一方で、木っ端天狗は河童天狗と混同されるのでないの。
河童には、木の人形伝承がある。
木っ端天狗を、木っ葉天狗や木の葉天狗というのは、木の人形が正体という考えがあるのかしら。
河童と天狗には、驚くほど似通った伝承があるのですよね。
天狗も、河童同様、木の人形が正体と見ても良さそうねえ。
川天狗と山天狗に対して、河童と山童、見事に対応してみえます。
天狗は、樹木に棲むと信じられたと考えられているのです。
樹木は神霊の依り代とされ、天狗が山の神とも信じられていたことからです。
天狗が棲むとされる木の周囲では、天狗の羽音が聞こえたり、風が唸ったりするというのです。
風が音をたてて唸るのは、天狗の声だと考えられたのです。
キジムナーやケンムンはガジュマルの精とされ、天狗が樹木に棲む。
天狗の起源の一つは、明らかにキジムナーやケンムンね。
埼玉県児玉郡では、天狗の松を伐ろうとした人が、枝から落ちてひどい怪我を負ったが、これは天狗に蹴落とされたとされているのです。

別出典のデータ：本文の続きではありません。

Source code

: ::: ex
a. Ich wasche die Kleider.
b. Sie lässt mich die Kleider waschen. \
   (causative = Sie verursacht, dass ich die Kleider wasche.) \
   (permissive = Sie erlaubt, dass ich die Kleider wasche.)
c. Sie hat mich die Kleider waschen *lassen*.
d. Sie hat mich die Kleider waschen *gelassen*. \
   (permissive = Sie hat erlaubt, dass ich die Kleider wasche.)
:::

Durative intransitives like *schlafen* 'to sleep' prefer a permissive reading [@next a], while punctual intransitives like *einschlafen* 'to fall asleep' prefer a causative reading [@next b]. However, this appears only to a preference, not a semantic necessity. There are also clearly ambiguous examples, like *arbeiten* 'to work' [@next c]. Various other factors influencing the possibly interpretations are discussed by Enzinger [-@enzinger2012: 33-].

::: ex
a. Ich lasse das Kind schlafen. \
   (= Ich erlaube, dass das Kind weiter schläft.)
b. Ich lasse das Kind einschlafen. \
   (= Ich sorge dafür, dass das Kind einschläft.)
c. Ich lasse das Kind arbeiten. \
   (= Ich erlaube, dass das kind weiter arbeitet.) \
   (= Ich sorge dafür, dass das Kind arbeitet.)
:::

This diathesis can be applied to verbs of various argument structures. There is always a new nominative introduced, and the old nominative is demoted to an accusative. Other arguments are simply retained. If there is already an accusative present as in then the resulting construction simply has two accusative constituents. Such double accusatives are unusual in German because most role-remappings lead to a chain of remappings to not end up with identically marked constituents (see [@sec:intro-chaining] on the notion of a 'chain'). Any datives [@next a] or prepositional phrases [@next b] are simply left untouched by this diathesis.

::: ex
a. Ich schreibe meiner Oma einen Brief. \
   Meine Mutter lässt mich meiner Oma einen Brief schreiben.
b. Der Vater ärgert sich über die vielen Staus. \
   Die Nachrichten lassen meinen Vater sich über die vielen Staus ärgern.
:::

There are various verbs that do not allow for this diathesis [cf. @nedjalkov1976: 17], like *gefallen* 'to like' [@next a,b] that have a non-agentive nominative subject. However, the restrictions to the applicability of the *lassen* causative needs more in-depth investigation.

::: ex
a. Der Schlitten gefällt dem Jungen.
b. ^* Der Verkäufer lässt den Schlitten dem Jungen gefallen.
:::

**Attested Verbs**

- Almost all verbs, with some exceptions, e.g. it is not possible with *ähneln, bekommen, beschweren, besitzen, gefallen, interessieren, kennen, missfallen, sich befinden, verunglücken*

河童は金気を嫌い、ケンムンもガジュマルを切ると祟る、見事に対応するのね。
天狗の木と呼ばれる樹木は枝の広がった大木や、二枝に岐れまた合わさって窓形になったもの、枝がコブの形をしたものなど、著しく異形の木が多いです。
要するに古木でしょ。
ケンムンやキジムナーも、古木の精霊とされますよ。
そして、ケンムンやキジムナーは河童の仲間と見られています。
ケンムンやキジムナー同様、天狗も古木の精霊としたら、一本歯の下駄の謎と繋がりませんか。
樹は、幹が一本で一本足に通じる。
天狗の一本歯の下駄も、一本足に通じると見れば樹に通じそうですね。
そして、生命の樹は知識や経験をつんで、神から授けられるカッバーラを正しく理解して上って行ける…。
このあたり、古木に繋がるのかな。
天狗も河童同様生命の樹だから、一本歯の下駄で樹の一本足を連想させたのかも。
そうみれば、鬼一法師が義経に授けた虎の巻が、トーラーの巻で、カッバーラの書であってもおかしくないね。
天狗が、生命の樹を奥義とするカッバーラに通じていても不思議ではないですね。